Yesterday's harvest. I left out the semi-ripe ones from this photo. The brown patches look a little unsightly but does nothing to the taste!:) My yard has three trees. The first one came from my parents' garden. I had dug up a sapling that grew next to a guava tree of the pink variety. I was so sure that it would produce pink fruits too. Three or four years later, I can't remember exactly, I was disappointed to see that the pulp was creamy white. But the taste was so sweet that I didn't really keep on thinking about pink...

Coming to the recipe, it's from an old magazine that used the pink variety.

Ingredients:
1/2 tsp cumin seeds
1/2 tsp mustard seeds
1/2 tsp fennel seeds
10 -12 curry leaves
2-3 green chillies, scored lengthwise
A pinch of hing/asafoetida
1/2 cup curd, beaten
2 tomatoes, chopped
5 semi-ripe guavas, deseeded and diced
3 tsp, grated jaggery
1 tbsp lemon juice
1/2 tsp garam masala
Salt to taste
Chopped herbs of your choice (I used serrated coriander)
2 tbs mustard oil

Method:
Heat the oil in a pan. When it's hot enough, add the fennel, cumin and mustard seeds.
Once they sputter, add the curry leaves, green chillies and hing.
Add the chopped tomatoes and cook till they turn mushy. This will take about 10 minutes.
Stir in the beaten curd and give the mix a good stir.
Add about 1/2 cup warm water and the diced guavas. Simmer for another 10 minutes or so till the guavas turn soft.
Add the jaggery, garam masala, lemon juice and salt. Check and make adjustments, if needed.
Take it off the heat and garnish with the chopped herbs,
This goes with either rice or with puris.
Pink guavas from my mother's garden
I loved it. Although my boys weren't keen on it, I'm glad I tried this dish. Particularly with home-grown produce.

Sunday, August 6, 2017

Fritters Made Of Water Lily Stalks

The wide plains of our state is rich in aquatic plants. And during this season, water spinach and water lilies with their extra long stalks are widely sold. Our regular vendor who comes each morning in his bicycle with baskets laden with banana flowers, lemons, chillies, and various leafy greens had plenty of water lilies yesterday. Now with flowers that look like these, who can resist them?
I usually ask the vendors how they like to eat/cook the vegetables they sell. In this case, he said that they taste really good when you stir-fry the stems with some garlic. But I had done that before and quite liked it. These stalks are mild in taste and need very little cooking time.
A basket of water lilies
 The pretty flowers were drowsy in the hot sun and I simply couldn't take my eyes off them.

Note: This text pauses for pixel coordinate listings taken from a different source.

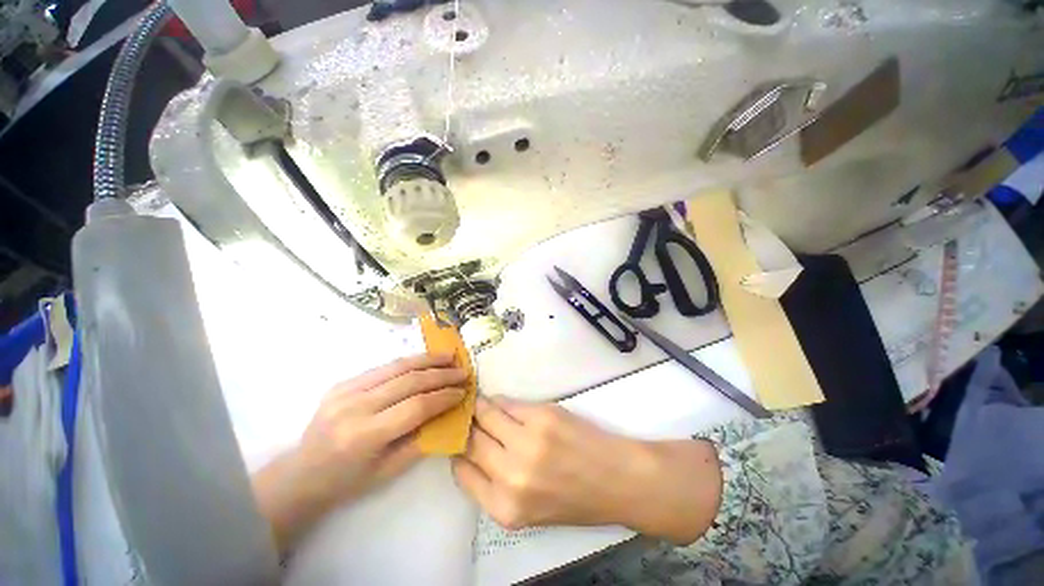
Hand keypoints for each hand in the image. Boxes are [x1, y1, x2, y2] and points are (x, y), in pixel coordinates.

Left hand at [253, 353, 466, 551]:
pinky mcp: (343, 382)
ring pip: (396, 367)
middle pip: (408, 381)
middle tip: (463, 371)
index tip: (463, 392)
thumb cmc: (347, 481)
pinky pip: (383, 367)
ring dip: (427, 360)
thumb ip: (421, 441)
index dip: (444, 397)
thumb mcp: (388, 472)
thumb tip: (449, 416)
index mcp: (364, 436)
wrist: (301, 474)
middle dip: (441, 374)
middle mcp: (354, 407)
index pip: (415, 407)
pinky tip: (425, 361)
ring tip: (449, 356)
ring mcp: (345, 391)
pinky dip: (409, 362)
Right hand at [453, 397, 722, 544]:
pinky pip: (508, 403)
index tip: (458, 437)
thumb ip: (495, 484)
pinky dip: (501, 401)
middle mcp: (511, 475)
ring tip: (481, 404)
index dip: (457, 449)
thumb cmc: (575, 498)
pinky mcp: (542, 416)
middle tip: (466, 415)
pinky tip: (502, 403)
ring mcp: (527, 441)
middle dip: (466, 425)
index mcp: (505, 508)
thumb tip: (471, 448)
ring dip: (481, 408)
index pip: (461, 470)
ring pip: (486, 414)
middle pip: (471, 439)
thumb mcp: (528, 509)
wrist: (618, 480)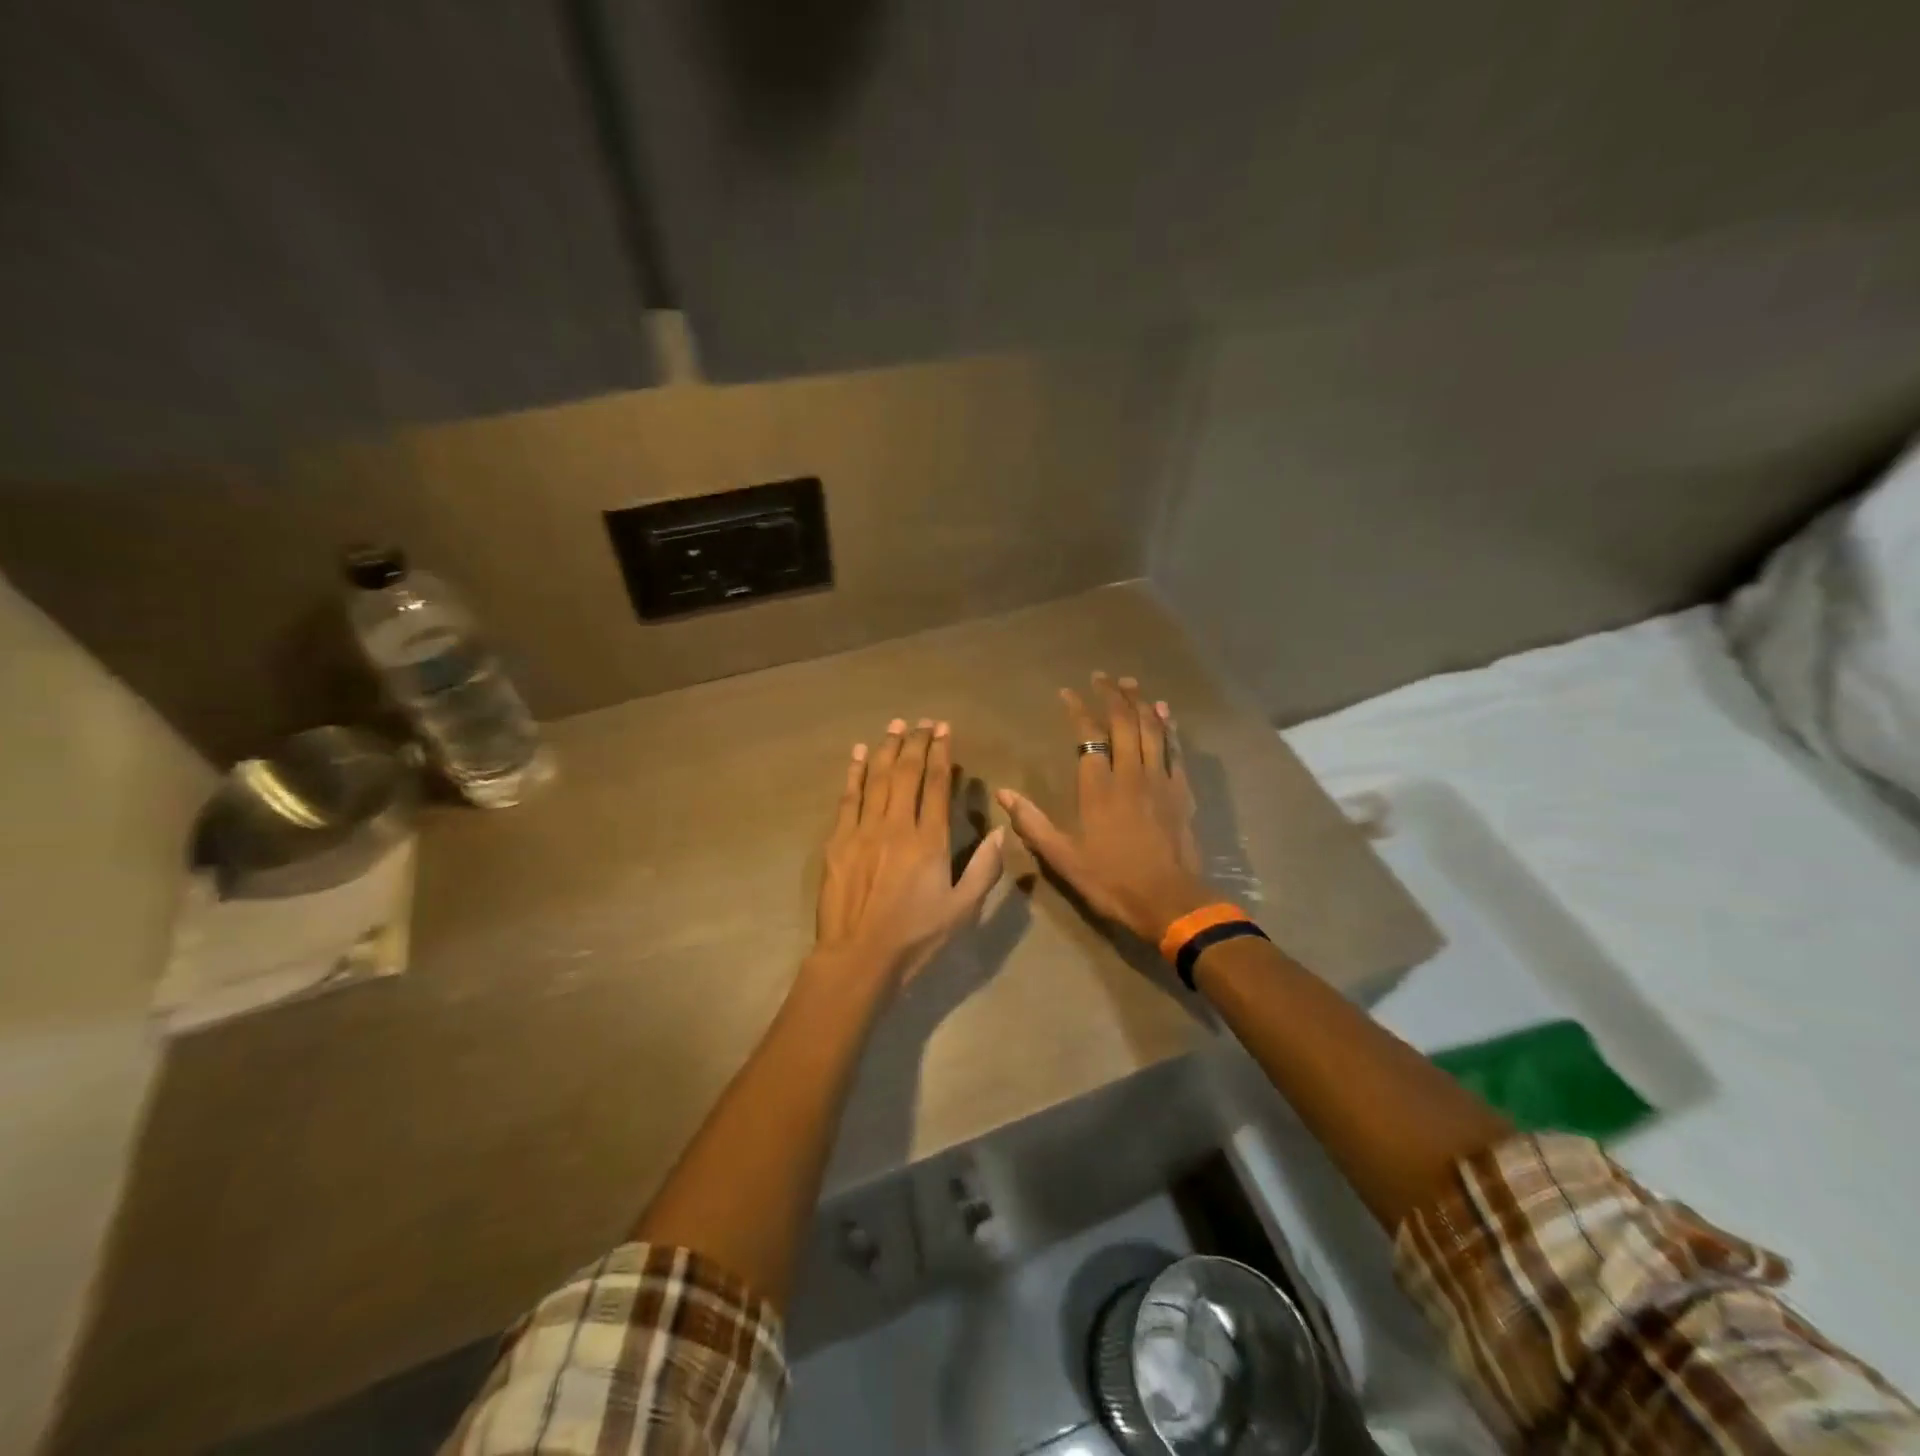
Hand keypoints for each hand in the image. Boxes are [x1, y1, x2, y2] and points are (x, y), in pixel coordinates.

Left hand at [813, 718, 1005, 994]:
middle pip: (906, 773)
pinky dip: (855, 773)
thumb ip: (984, 869)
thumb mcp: (962, 910)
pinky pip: (848, 798)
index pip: (936, 785)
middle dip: (916, 743)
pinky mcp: (838, 841)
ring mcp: (863, 831)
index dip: (941, 754)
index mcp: (929, 841)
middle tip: (922, 722)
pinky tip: (860, 754)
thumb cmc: (915, 937)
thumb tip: (1002, 832)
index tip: (944, 731)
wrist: (858, 957)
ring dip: (888, 749)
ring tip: (895, 726)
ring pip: (877, 779)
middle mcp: (896, 826)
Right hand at [996, 674, 1211, 942]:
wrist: (1169, 901)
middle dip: (1112, 695)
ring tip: (1130, 683)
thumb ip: (1032, 823)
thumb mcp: (1063, 858)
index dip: (1078, 709)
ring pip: (1151, 730)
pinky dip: (1168, 727)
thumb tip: (1003, 793)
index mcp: (1098, 788)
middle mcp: (1130, 774)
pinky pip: (1174, 750)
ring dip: (1140, 703)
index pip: (1088, 736)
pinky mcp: (1182, 792)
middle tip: (1102, 677)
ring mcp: (1160, 780)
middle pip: (1123, 723)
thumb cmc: (1111, 880)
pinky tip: (1164, 713)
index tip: (1067, 692)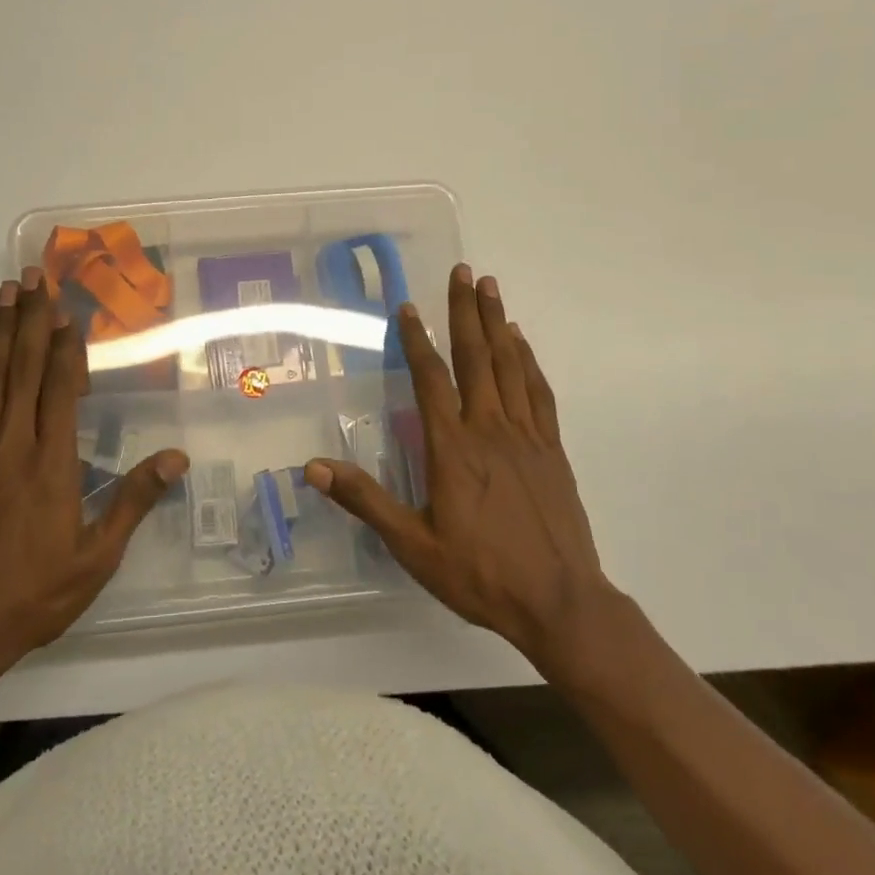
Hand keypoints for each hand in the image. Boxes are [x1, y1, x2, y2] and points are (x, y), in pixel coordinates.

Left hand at [0, 268, 187, 671]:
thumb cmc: (36, 592)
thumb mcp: (97, 556)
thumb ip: (133, 500)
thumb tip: (177, 458)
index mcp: (51, 464)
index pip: (58, 389)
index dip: (64, 346)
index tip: (67, 309)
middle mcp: (12, 445)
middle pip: (22, 368)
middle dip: (31, 319)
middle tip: (34, 276)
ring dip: (1, 331)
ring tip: (7, 292)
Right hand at [305, 265, 622, 680]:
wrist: (560, 602)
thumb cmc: (480, 574)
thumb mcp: (413, 545)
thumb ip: (366, 501)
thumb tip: (314, 468)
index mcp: (453, 448)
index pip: (431, 379)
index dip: (417, 340)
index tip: (408, 307)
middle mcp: (490, 429)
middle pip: (476, 357)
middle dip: (466, 311)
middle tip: (463, 272)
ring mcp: (526, 436)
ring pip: (510, 366)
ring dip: (498, 323)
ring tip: (490, 288)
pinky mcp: (551, 450)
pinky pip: (539, 393)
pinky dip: (528, 362)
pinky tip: (522, 343)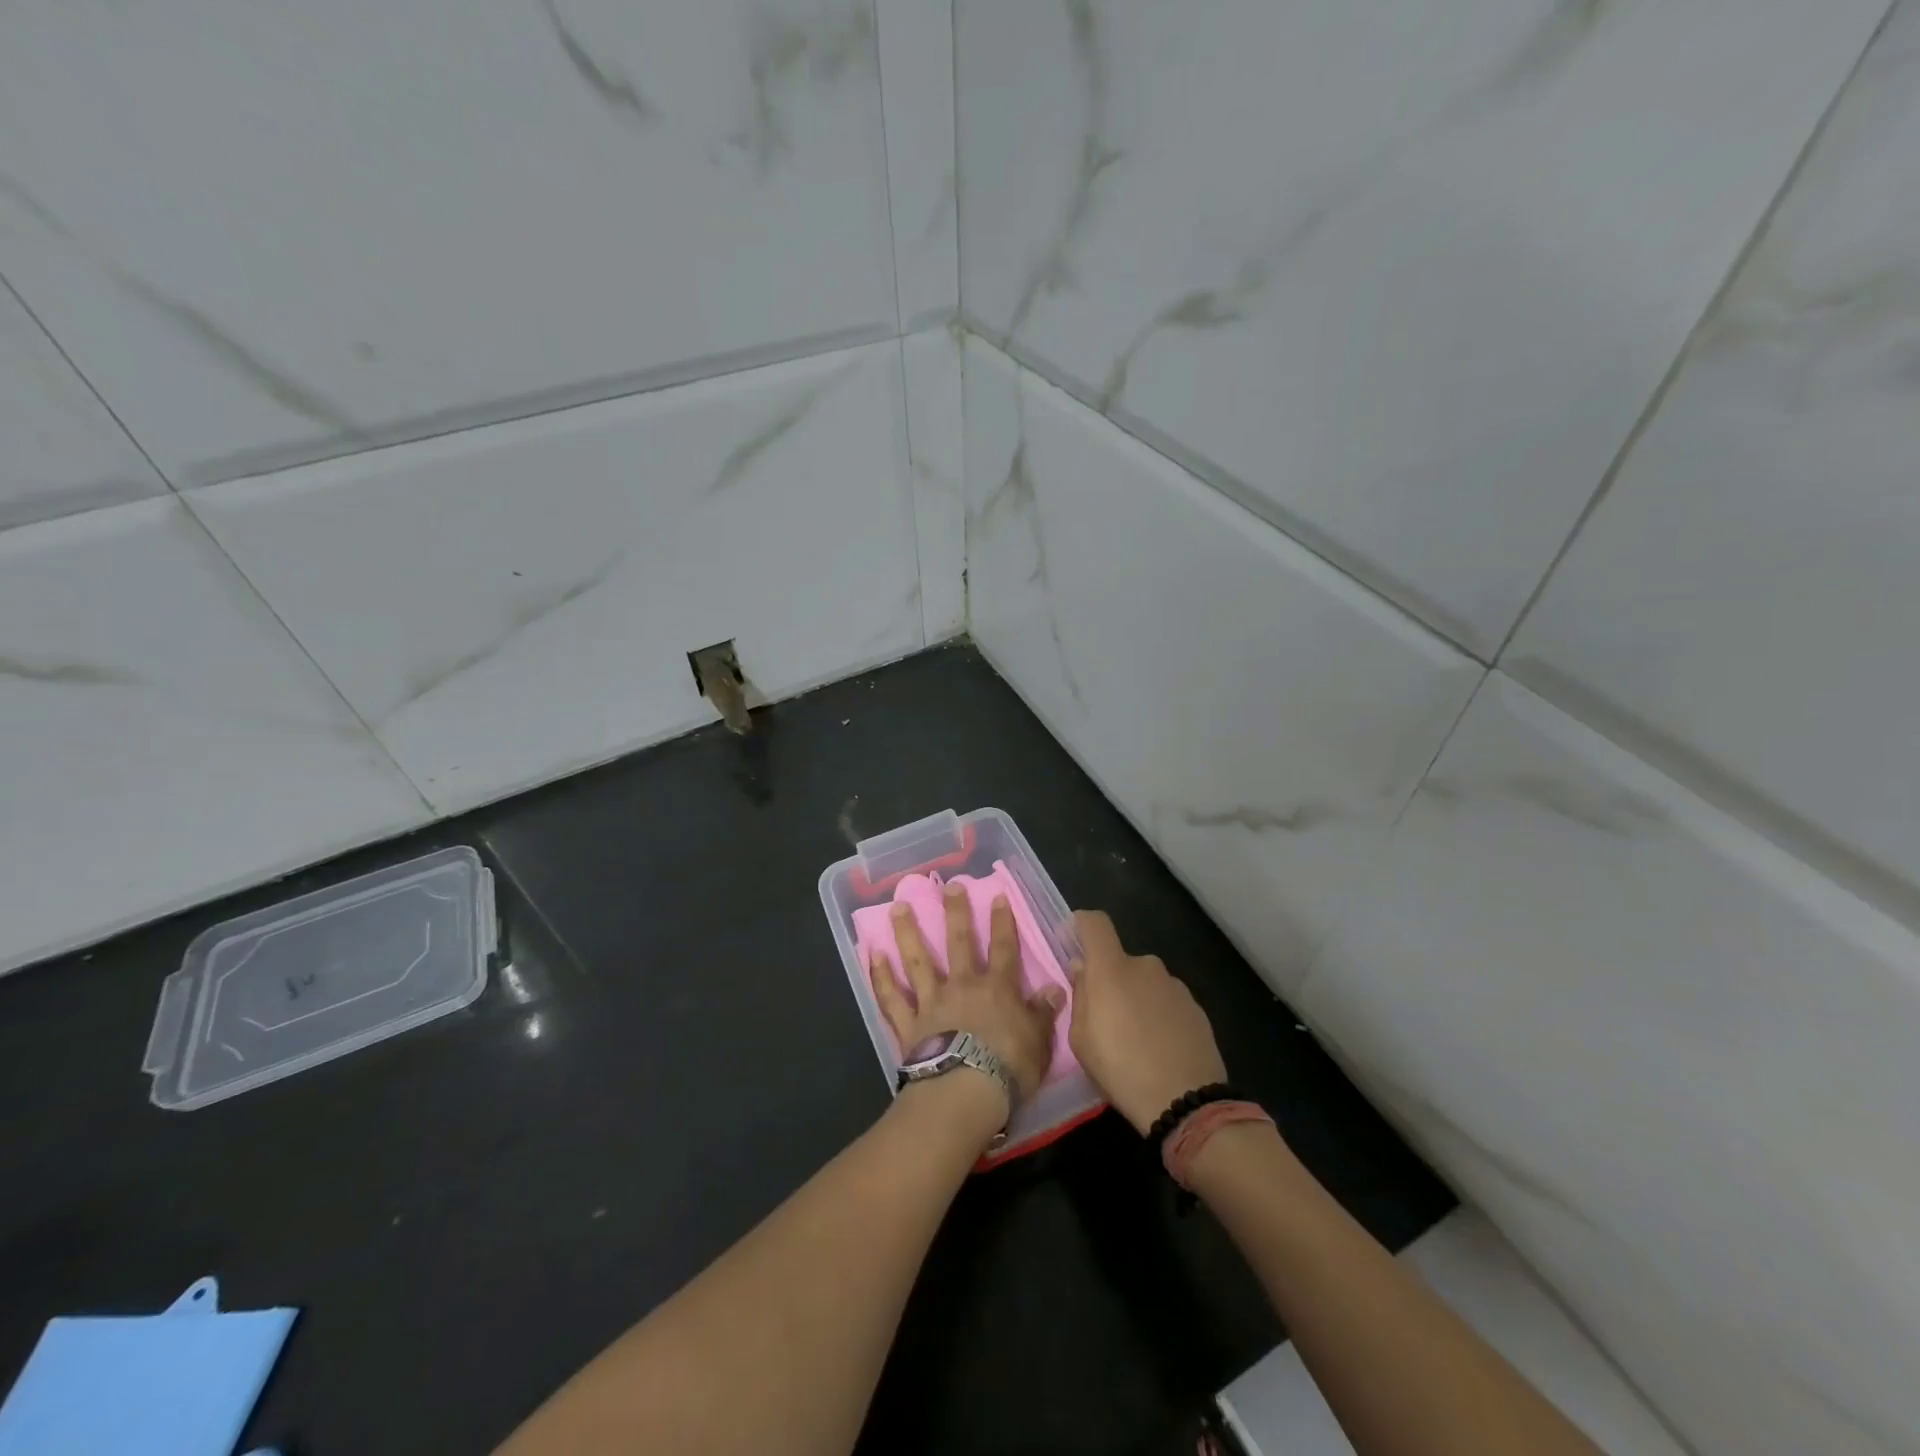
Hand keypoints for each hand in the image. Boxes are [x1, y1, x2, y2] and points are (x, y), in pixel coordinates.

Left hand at [868, 885, 1064, 1111]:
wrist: (964, 1092)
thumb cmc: (1008, 1068)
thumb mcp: (1038, 1042)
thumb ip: (1043, 1013)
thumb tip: (1055, 989)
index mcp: (997, 989)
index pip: (1004, 948)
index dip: (1002, 922)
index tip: (997, 896)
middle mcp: (962, 986)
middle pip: (958, 942)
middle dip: (955, 912)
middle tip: (948, 886)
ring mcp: (932, 1002)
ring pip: (917, 961)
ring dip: (907, 932)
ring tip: (897, 907)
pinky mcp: (909, 1024)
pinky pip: (891, 998)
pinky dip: (881, 977)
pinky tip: (873, 955)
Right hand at [1067, 910, 1228, 1135]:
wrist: (1186, 1101)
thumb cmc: (1121, 1069)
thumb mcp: (1081, 1040)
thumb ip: (1080, 996)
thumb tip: (1083, 970)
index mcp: (1111, 968)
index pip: (1095, 923)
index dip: (1081, 925)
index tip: (1073, 943)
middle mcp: (1145, 966)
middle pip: (1120, 960)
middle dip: (1110, 980)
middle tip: (1106, 1017)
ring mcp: (1174, 985)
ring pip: (1145, 982)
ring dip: (1136, 999)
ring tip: (1136, 1039)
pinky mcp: (1196, 1007)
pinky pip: (1166, 1001)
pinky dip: (1159, 1015)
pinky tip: (1160, 1047)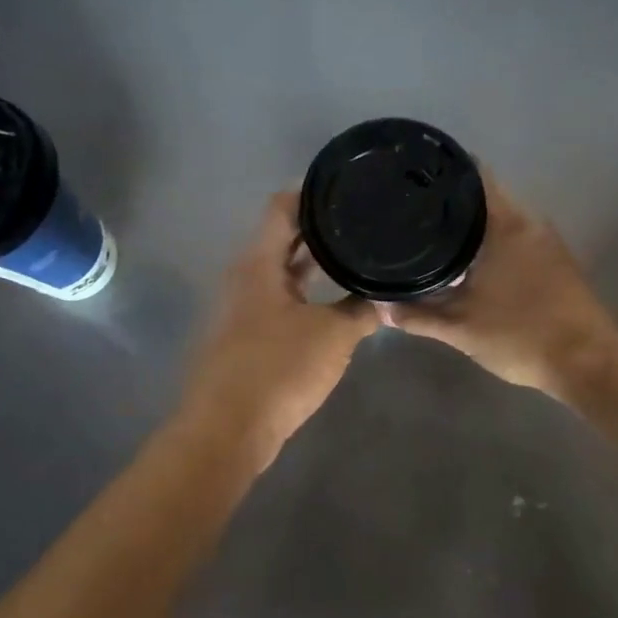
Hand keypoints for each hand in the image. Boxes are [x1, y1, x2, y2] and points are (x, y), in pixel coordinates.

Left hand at [182, 193, 380, 466]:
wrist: (229, 429)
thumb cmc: (279, 369)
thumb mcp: (333, 336)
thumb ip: (363, 311)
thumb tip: (387, 296)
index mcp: (258, 264)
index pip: (281, 208)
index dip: (311, 193)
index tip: (346, 188)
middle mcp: (245, 278)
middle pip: (280, 239)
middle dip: (317, 229)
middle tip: (358, 220)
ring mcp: (242, 309)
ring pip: (280, 273)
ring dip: (310, 264)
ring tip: (352, 255)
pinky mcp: (246, 338)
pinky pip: (279, 301)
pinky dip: (303, 294)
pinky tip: (332, 303)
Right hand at [380, 177, 617, 401]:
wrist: (586, 362)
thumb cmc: (520, 336)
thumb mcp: (460, 329)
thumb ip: (418, 316)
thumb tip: (380, 307)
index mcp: (506, 225)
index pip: (475, 177)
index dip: (445, 173)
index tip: (416, 177)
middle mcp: (530, 223)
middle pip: (487, 197)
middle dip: (453, 203)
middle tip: (415, 212)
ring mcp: (548, 242)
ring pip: (504, 220)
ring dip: (475, 225)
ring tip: (437, 235)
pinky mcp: (558, 262)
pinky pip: (518, 238)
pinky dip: (494, 242)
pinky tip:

Water lily stalk fritters:
Recipe adapted from here.
Ingredients:
Water lily stems
Chick pea flour
Rice flour
Chilli powder
Nigella seeds
Turmeric powder
Salt to taste
A dash of sugar
A pinch of baking soda
Oil to fry

Method:
Remove the flowers and wash the stalks. Peel the skin. It comes off easily in long strips. The action is the same as stringing beans or removing the skin from colocasia stems. You could cut the stalks into four or five parts to make it easier. Cut into even-sized pieces.
Wash and drain in a colander.
Take a toothpick and skewer the cut stalks like a small raft. I used 6 pieces for each 'raft'.
Keep doing so till all the prepared stalks are used up. 
In a bowl, mix the flours. No measurements are given here as with fritters we usually go by eye. The proportion is that there should be two parts chick pea flour and one part rice flour.
Add the seasonings and the nigella seeds. Mix well. Add water and make a thick batter.
Heat the oil in a heavy-bottomed pan.
Dip each 'raft' in the batter and fry in the hot oil. Remove with a slotted spoon and drain on kitchen paper.
The toothpicks can be removed but I left them on.

Instead of making regular chutney. I made a tzatziki dip with...
1 cup of strained yoghurt
1 small cucumber, peeled and grated and the water squeezed out
Salt to taste
2 cloves of garlic peeled, crushed and chopped to bits
Freshly grated black pepper, as per taste
A drizzle of extra virgin olive olive oil
Mint leaves as a garnish
Combine all the ingredients except the last two, till homogeneous. Drizzle the olive oil on top and garnish with a few mint leaves/sprigs.

The reddish colour comes from the use of chilli powder. I loved the fritters. With the rest of the stalks, I'll be trying out another recipe soon.